Rep. Pitts ‘Badly Misrepresents’ USAID CORE Initiative, Letter to Editor Says
Rep. Joseph Pitts (R-Penn.) in a Washington Times opinion piece published last week "badly misrepresents" the USAID-funded Communities Responding to the HIV/AIDS Epidemic Initiative, Pat Carey, senior vice president for programming of CARE USA, writes in a letter to the editor of the Washington Times (Carey, Washington Times, 3/29). Pitts on Thursday said that the five-year, $50 million CORE Initiative undermines President Bush's abstinence agenda by allocating money to groups that "buy into the 'safe sex' myth of battling AIDS" and do not espouse the ABC prevention method. While many HIV/AIDS programs have "focused primarily on management of the disease" and have failed to give "serious thought" to behavior change, the successful ABC policy of abstinence, be faithful, use condoms, adopted in Uganda in the late 1980s, focuses on "positive life choices" and has succeeded in helping HIV prevalence rates in that country to "plung[e]," Pitts said (Kaiser Daily HIV/AIDS Report, 3/27). Evidence has shown that a "multifaceted approach" to HIV/AIDS prevention is successful, Carey writes, adding that the success of the ABC method in Uganda "lies not in the superiority of one campaign over another ... but in the value of building a consensus among different elements of a society around a single anti-HIV/AIDS message." The CORE Initiative will "bring together community organizations" from different perspectives to address the stigma associated with the disease and to prevent further transmission of the virus, Carey says, concluding that "every effective tool" must be used to fight the epidemic and that "[a]ttempts to limit the approaches on ideological grounds will cost lives" (Washington Times, 3/29).
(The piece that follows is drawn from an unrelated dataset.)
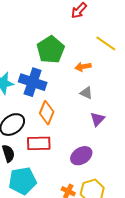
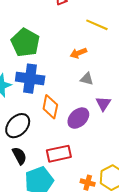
green pentagon: (51, 50) -> (25, 43), moved
red rectangle: (39, 143) -> (59, 154), moved
purple ellipse: (81, 156) -> (78, 118), moved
'Comprehensive Approach' to HIV/AIDS Needed
The "behavior change" called for in Pitts' opinion piece "is only a minuscule portion of the behavior change that is needed," as many women risk contracting HIV due to their husband's behavior, "not their own," Adrienne Germain, president of the International Women's Health Coalition, writes in a Washington Times letter to the editor. The United States should fund programs that support the ABC approach but also those that promote behavioral change among men "so that they take responsibility for their own sexual behavior and do not resort to sexual coercion and violence," Germain says. Women will be better able to choose to follow the ABC method if they are able to make their own choices, she states, adding that AIDS programs should also address "beliefs and practices that violate the rights of females," such as poverty, child marriage and wife inheritance. Germain concludes that a "comprehensive approach" allowing for all of these issues is needed to ensure success in the fight against HIV/AIDS (Germain, Washington Times, 3/28).